Wiz Khalifa: Definitely. I left a lot of stuff over there, but the majority of the stuff I left over there was just like, was just stuff that I did with other producers. Like you know I do a lot of stuff in-house; the majority of all my stuff is in house so when we left the deal, I still had all of that stuff. But like you said, I evolve all the time. I grow so much so it’s like I walk away with that stuff, but I really wasn’t trippin’ on it because I can make so much more new stuff, I’m always making new stuff. I scraped like the whole album that I was working on and I haven’t even really started working on the new album yet, ’cause I wanted it to be so fresh and so tight when it comes out. I probably got like two or three songs maybe. But as far as in my head, I’m not even really focusing on me making songs for my album. But like I said a lot of that stuff is in-house, the majority of it. But anything that Warner paid for, stuff like “Say Yeah,” they own that.
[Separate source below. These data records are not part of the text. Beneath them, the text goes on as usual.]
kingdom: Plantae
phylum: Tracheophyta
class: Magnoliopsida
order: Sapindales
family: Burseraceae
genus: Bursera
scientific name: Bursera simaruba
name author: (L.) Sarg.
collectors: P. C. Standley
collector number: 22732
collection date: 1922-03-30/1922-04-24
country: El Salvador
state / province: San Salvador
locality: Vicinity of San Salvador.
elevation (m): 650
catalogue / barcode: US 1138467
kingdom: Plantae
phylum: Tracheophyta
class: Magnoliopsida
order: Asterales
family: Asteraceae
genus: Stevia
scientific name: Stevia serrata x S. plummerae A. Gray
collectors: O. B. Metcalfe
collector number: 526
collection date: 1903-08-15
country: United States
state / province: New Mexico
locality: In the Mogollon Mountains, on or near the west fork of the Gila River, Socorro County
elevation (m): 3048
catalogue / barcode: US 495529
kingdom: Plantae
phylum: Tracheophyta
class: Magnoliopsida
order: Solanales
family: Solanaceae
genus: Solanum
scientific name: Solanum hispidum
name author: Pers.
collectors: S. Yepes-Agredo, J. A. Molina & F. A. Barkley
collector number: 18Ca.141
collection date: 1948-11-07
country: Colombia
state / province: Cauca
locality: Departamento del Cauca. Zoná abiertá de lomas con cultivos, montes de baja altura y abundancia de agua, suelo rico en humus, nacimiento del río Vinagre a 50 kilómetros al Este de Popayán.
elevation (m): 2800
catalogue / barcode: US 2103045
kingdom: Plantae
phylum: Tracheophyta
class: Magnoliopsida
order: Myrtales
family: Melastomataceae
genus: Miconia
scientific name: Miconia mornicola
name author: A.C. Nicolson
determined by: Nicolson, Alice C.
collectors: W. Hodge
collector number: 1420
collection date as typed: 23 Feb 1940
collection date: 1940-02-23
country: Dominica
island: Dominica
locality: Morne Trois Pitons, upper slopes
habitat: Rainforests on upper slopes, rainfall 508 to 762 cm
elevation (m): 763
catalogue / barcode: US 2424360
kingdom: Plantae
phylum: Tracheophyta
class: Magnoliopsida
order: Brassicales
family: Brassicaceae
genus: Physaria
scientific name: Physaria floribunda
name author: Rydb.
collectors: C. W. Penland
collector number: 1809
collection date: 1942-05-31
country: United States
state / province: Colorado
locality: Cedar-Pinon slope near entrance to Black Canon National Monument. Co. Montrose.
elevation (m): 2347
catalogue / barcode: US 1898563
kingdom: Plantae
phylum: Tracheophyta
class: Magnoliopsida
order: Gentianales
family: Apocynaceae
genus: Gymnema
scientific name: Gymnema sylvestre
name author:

DX: 2009 watched new faces blow up the map from Toronto, Cleveland, Washington DC. Then you’ve got rappers like Freddie Gibbs and X.V. from crazy markets. From what you witnessed a few years ago to now, how do you feel? Also, when you look at that peer-group, how do you distinguish yourself these days?
Wiz Khalifa: It just really makes it better for me, f’real. I try to not too much think about it because I never thought about it before – the fact that I’m just from Pittsburgh and nobody else is anywhere else, but it’s just like you said, proves what we’ve been knowing for a long time and that good music is whats gonna come around and change everything. And I think that cats like us, we went through it for the amount of years that we went through it and not getting no shine and not really getting no respect, just dealing with it and you know now that its here it’s like “Okay, cool, cool.” That’s just gonna make it easier for the next cat after us from our cities and from our areas to really just come out and for people to embrace it, so for me is a good thing and I’m happy that I’ve been able to go through the glass and go through the struggle just so somebody else can come out way easier because its out here for all of us. Like you said, an artist from Pittsburgh, an artist from Indiana like Freddie Gibbs or X.V., he’s from [Kansas] or something crazy like that, like dudes is just coming out from anywhere and its just good music that people are latching on to so in the end that’s what it’s all about anyway.
DX: My last question is the toughest question I’ma ask you. When you popped up on the scene in ’05 the same city we come from, Willie Parker made a big impression on the fans. This year, Rashard Mendenhall has been getting the start. He’s the new guy, you know every time we ever see Wiz, you repping the city with the hats and the shirts and the chain and all that. In your opinion, if you’re Coach Tomlin and we give you the headphones and Aviators, who should start Willie or Mendenhall?
Wiz Khalifa: Imma start Willie [Parker], I mean just ’cause we love Willie. Who doesn’t love Willie? I mean Mendenhall isn’t doing bad though, i’ts not like hes cutting up and just blowing the whole scene for us. If it aint broke don’t fix it, who knows what [Parker] got saved up for the rest of the season.